JuliaTime / TimeZones.jl

IANA time zone database access for the Julia programming language
Other
86 stars 51 forks source link

Switch to pre-fetching model for thread-safety #382

Closed omus closed 1 year ago

omus commented 2 years ago

While working on #359 I took a look over our caching logic for compiled tzdata. We are currently using a cache per-thread to avoid situations where read/writes for the same entry would occur concurrently. This approach ended up being the fastest as it avoided using any locks but does introduce some memory bloat as we have a cache per-thread.

As the compiled tzdata isn't all that large it seems more sensible to load the entirety of the contents into memory upon package initialization and have all threads just read from a single cache. The situation where we would want to write to this cache is rather rare so this seems like a simpler approach. The one issue I can see is that the only other time we mutate the cache is when TimeZones.build is called. As this function really only used to: solve build failures or experiment with other tzdata versions it seems reasonable to mark this function as thread-unsafe and call it a day.

omus commented 2 years ago

@NHDaly let me know what you think of this alternate approach.

codecov-commenter commented 2 years ago

Codecov Report

Merging #382 (463304d) into master (804864c) will decrease coverage by 0.02%. The diff coverage is 100.00%.

:exclamation: Your organization is not using the GitHub App Integration. As a result you may experience degraded service beginning May 15th. Please install the Github App Integration for your organization. Read more.

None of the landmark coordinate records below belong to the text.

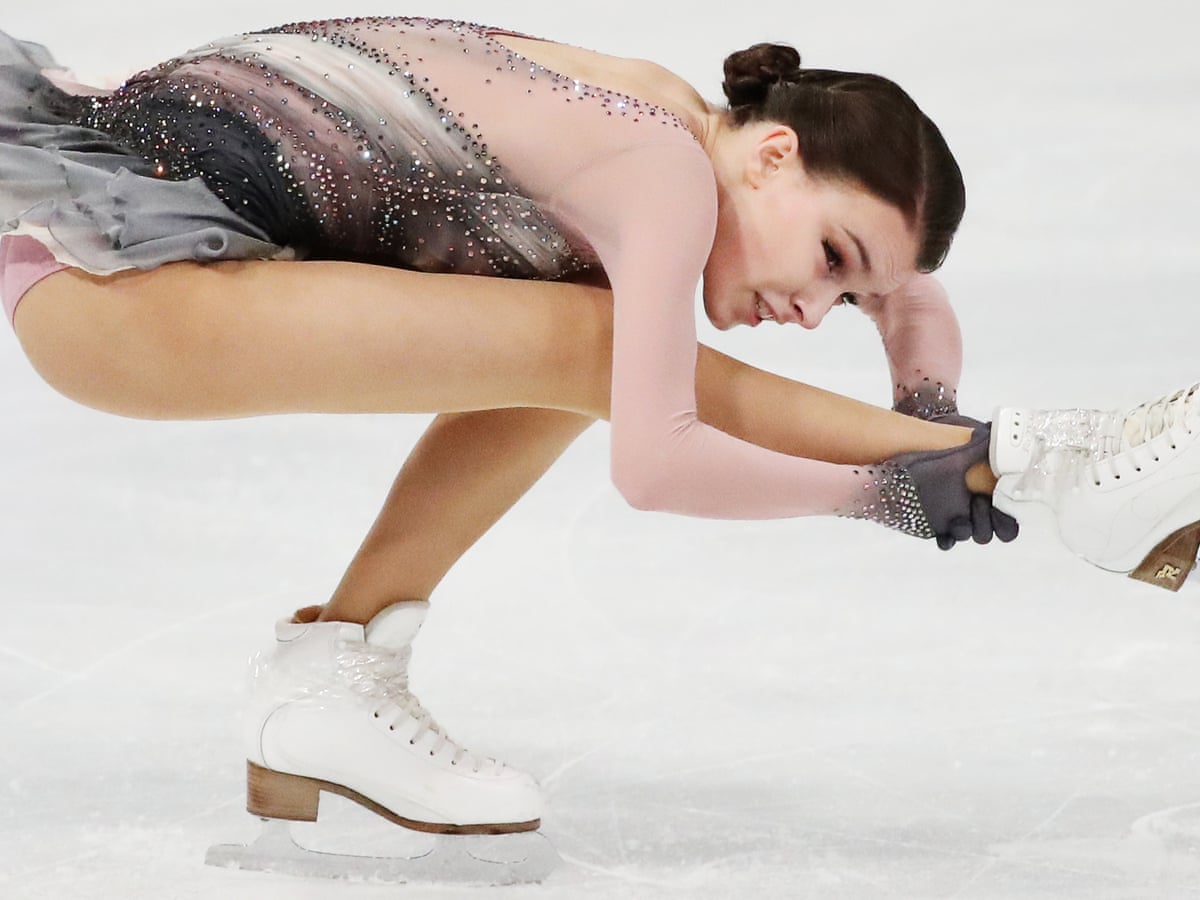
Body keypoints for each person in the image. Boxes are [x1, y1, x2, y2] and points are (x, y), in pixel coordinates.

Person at [0, 14, 1193, 863]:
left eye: (846, 297)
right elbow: (656, 461)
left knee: (590, 331)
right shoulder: (662, 173)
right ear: (774, 154)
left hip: (117, 272)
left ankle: (332, 674)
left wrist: (923, 403)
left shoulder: (678, 127)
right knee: (598, 344)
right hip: (122, 293)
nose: (813, 309)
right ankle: (1056, 461)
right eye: (829, 260)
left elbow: (911, 292)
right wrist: (897, 485)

@@            Coverage Diff             @@
##           master     #382      +/-   ##
==========================================
- Coverage   95.58%   95.57%   -0.02%     
==========================================
  Files          38       38              
  Lines        1766     1762       -4     
==========================================
- Hits         1688     1684       -4     
  Misses         78       78              
Impacted Files Coverage Δ
src/TimeZones.jl 100.00% <100.00%> (ø)
src/build.jl 100.00% <100.00%> (ø)
src/types/timezone.jl 93.93% <100.00%> (-3.21%) :arrow_down:
src/tzdata/compile.jl 96.05% <100.00%> (+0.30%) :arrow_up:
omus commented 1 year ago

Single nightly failure is:

 [3956] signal (11.1): Segmentation fault: 11
in expression starting at /Users/runner/work/TimeZones.jl/TimeZones.jl/test/thread-safety.jl:1

Time to remove these tests

omus commented 1 year ago

@NHDaly let me know if you have any feedback

NHDaly commented 1 year ago

Yeah from the description that sounds excellent!

@nickrobinson251 told me that we can also construct new timezones if the user constructs a custom timezone or something? is that something we need to consider?

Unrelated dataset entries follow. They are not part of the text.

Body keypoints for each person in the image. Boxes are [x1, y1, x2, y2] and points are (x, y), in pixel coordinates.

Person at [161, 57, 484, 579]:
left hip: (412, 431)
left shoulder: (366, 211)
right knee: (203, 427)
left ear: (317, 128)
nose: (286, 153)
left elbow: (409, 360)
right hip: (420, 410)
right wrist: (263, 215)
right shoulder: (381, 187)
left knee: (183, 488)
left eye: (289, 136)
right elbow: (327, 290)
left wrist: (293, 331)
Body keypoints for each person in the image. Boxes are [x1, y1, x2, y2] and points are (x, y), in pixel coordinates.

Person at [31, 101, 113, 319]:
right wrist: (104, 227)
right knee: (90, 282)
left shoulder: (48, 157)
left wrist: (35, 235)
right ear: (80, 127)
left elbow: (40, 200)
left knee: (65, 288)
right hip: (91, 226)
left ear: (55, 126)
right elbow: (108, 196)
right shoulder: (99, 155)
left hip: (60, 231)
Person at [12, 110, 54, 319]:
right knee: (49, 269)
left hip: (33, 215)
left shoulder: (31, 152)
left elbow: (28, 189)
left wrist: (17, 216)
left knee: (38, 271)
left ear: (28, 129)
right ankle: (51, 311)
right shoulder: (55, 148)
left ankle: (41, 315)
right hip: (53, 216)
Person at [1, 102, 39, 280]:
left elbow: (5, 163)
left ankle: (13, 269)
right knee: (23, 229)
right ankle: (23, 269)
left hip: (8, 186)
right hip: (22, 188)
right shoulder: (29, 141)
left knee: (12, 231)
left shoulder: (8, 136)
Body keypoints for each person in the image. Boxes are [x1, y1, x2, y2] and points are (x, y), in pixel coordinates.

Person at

Otherwise, if not, i FULLY agree that preloading all of these makes sense!


One other possibility to add is that maybe you can make this an optional prefetch() / init() method that users can call, and they can optionally provide which timezones to load, if some users don't want to load all of them?

But that seems like overkill and i think i agree this sounds great to me! I haven't looked at the code yet, but the description sounds good

omus commented 1 year ago

@nickrobinson251 told me that we can also construct new timezones if the user constructs a custom timezone or something? is that something we need to consider?

It is possible that users can create custom FixedTimeZone or VariableTimeZone. That is still supported by TimeZones.jl but these time zones will no longer be automatically cached. More accurately, in older versions of TimeZones.jl if you were to specify say TimeZone("UTC+4") a FixedTimeZone would be created which would be entered into the cache. However, any instances of FixedTimeZone and VariableTimeZone created directly through their constructors wouldn't be added to the cache. Most likely these instances would be referenced via a constant and caching here is only useful for avoiding the deserialization cost which wouldn't exist for these time zones anyway.

One other possibility to add is that maybe you can make this an optional prefetch() / init() method that users can call, and they can optionally provide which timezones to load, if some users don't want to load all of them?

That's a reasonable idea if people really want to minimize the memory footprint or initialization time of the package. Since we're talking about KB here I think we can always add this functionality in later.

NHDaly commented 1 year ago

thanks, that's a helpful clarification. This looks good then! :)

omus commented 1 year ago

I've self-reviewed this code again and it seems like a better path forward for handling thread safety. I'm re-running the tests again here to verify things are working with the latest version of Julia and then will proceed with a new release.